== Task prompt ==
Find the line holding "mutually beneficial collaboration" in the entries below. Give it again exactly, along with every line after it up to and including the line holding "Iran, Saudi Arabia".
----
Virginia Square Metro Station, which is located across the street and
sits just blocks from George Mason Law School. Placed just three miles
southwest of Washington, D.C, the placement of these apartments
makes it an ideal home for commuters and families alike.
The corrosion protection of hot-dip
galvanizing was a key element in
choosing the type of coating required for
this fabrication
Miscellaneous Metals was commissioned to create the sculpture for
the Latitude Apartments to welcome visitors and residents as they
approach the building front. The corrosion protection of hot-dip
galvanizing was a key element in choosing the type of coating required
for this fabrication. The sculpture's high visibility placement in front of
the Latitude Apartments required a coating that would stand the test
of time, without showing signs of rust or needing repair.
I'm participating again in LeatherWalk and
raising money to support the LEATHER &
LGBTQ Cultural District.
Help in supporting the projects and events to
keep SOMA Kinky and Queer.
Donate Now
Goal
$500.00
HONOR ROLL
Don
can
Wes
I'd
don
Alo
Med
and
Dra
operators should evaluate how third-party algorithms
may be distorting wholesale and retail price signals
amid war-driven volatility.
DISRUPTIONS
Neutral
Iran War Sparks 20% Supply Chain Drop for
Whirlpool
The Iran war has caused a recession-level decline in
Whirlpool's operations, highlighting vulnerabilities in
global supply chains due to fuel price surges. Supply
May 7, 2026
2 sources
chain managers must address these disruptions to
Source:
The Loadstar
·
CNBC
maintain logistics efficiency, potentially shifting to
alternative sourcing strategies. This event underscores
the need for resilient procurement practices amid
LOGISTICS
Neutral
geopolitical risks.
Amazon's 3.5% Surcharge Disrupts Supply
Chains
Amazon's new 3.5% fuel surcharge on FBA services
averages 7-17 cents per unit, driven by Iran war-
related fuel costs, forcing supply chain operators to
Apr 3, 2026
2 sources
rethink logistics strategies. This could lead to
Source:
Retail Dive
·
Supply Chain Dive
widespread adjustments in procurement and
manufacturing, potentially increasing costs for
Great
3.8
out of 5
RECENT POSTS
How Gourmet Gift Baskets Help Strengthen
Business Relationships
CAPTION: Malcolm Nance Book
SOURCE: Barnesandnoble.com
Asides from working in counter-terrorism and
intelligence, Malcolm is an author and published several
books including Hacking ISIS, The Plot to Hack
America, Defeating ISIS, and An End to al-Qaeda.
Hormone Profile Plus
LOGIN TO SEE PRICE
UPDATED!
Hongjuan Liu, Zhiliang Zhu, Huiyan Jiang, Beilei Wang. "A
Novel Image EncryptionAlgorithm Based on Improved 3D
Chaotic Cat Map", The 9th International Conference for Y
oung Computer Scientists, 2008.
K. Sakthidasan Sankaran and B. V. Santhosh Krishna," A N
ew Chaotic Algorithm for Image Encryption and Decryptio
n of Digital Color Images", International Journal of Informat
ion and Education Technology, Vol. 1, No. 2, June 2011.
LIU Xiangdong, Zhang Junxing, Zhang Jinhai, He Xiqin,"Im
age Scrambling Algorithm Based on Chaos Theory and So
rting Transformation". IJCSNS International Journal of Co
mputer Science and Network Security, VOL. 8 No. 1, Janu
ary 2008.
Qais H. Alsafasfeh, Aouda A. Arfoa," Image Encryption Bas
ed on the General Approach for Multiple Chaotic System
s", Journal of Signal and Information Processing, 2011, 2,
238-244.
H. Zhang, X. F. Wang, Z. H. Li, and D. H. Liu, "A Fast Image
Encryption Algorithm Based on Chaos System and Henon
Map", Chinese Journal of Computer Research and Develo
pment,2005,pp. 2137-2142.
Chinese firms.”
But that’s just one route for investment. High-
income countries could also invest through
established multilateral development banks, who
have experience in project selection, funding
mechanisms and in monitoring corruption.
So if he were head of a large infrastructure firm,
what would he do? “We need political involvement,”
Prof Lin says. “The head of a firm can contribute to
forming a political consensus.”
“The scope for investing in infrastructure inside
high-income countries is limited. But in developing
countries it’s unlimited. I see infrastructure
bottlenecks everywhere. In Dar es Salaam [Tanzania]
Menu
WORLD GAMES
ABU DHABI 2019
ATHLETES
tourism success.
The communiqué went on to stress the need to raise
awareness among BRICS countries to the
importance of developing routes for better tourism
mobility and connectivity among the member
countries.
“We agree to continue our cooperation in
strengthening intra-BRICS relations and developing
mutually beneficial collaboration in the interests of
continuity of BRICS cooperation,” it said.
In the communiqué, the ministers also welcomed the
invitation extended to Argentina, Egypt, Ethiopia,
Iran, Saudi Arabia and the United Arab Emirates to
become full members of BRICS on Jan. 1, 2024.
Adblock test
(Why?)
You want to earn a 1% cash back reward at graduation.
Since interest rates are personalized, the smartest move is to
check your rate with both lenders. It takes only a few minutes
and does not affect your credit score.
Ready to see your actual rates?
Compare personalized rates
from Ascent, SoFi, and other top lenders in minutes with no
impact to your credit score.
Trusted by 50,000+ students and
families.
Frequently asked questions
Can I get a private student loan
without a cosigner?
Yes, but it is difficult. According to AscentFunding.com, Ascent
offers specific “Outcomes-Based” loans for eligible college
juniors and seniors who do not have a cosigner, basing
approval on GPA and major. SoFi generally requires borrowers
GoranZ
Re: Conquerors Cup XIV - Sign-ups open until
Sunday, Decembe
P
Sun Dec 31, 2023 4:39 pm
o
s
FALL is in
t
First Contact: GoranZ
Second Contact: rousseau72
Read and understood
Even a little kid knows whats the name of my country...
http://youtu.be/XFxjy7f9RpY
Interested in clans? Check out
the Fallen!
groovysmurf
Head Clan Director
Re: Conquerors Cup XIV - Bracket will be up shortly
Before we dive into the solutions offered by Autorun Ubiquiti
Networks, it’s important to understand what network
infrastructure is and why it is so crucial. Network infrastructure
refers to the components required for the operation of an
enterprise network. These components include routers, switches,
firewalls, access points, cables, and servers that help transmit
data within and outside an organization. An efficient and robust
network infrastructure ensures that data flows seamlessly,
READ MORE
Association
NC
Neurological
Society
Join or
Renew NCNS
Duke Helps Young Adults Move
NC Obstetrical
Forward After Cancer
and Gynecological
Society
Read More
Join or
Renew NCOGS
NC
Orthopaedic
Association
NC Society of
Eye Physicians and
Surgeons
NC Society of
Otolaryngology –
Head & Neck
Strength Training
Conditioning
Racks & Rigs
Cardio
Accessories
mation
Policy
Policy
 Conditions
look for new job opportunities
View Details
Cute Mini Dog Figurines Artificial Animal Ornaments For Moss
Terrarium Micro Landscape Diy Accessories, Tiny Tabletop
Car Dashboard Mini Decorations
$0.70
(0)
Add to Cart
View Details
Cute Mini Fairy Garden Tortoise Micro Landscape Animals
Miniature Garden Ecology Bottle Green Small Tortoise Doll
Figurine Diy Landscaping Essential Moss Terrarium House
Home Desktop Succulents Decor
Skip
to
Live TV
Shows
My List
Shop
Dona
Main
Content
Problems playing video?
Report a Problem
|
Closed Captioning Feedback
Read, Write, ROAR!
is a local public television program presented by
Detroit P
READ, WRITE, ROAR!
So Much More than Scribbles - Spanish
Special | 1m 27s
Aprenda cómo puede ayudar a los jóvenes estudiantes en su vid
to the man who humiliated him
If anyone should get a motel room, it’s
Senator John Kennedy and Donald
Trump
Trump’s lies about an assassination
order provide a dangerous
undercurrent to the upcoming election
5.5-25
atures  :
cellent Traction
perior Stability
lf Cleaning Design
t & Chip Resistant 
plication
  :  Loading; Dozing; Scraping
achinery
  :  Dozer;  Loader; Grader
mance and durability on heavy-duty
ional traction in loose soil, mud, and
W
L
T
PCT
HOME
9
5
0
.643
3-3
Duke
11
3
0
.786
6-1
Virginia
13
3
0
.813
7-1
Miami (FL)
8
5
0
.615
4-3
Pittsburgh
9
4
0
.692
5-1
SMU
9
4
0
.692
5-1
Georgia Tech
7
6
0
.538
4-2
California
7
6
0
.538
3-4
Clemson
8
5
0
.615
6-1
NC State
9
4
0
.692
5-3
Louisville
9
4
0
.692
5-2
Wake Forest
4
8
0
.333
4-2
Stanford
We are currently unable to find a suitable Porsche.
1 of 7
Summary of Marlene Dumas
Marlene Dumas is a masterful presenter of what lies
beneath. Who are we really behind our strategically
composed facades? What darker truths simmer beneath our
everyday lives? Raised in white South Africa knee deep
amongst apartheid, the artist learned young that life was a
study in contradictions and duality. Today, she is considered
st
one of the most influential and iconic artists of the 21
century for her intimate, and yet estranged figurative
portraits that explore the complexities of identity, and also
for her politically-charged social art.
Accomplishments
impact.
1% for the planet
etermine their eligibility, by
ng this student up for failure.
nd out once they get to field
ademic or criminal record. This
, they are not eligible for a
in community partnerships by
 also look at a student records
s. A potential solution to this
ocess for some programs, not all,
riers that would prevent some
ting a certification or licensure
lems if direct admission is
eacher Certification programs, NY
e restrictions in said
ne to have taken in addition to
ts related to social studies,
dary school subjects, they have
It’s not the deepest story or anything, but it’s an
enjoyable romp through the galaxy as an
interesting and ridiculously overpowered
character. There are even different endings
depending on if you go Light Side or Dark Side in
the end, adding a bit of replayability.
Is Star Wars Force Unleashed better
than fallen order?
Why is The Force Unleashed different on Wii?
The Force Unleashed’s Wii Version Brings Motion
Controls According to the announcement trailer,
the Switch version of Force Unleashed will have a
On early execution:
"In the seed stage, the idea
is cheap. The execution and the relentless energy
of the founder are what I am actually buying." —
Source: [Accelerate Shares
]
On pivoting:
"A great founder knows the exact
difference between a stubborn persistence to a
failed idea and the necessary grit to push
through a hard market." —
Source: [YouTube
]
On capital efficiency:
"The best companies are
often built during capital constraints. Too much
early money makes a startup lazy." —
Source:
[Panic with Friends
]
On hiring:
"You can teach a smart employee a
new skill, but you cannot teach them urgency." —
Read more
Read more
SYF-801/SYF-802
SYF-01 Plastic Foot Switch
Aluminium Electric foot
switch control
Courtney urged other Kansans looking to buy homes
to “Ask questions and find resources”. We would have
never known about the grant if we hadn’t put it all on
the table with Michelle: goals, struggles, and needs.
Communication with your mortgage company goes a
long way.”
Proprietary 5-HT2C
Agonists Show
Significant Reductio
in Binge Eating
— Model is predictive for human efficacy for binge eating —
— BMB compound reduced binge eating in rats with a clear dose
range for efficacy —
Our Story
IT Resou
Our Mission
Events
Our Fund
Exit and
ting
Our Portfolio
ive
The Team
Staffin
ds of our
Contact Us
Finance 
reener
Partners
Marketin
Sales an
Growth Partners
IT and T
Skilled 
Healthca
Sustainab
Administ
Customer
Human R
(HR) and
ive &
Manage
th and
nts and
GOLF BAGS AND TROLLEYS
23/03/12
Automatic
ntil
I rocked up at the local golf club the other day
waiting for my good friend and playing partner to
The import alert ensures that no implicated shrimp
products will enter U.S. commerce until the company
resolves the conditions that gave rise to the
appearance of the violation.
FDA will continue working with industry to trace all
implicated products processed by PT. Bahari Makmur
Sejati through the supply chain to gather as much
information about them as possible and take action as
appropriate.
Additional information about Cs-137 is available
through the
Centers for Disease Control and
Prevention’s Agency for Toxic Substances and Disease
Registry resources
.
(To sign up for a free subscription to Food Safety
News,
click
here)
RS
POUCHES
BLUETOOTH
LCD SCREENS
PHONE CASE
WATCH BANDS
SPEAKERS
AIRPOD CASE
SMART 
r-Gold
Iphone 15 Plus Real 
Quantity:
----
== Exercise answer ==
mutually beneficial collaboration in the interests of
continuity of BRICS cooperation,” it said.
In the communiqué, the ministers also welcomed the
invitation extended to Argentina, Egypt, Ethiopia,
Iran, Saudi Arabia and the United Arab Emirates to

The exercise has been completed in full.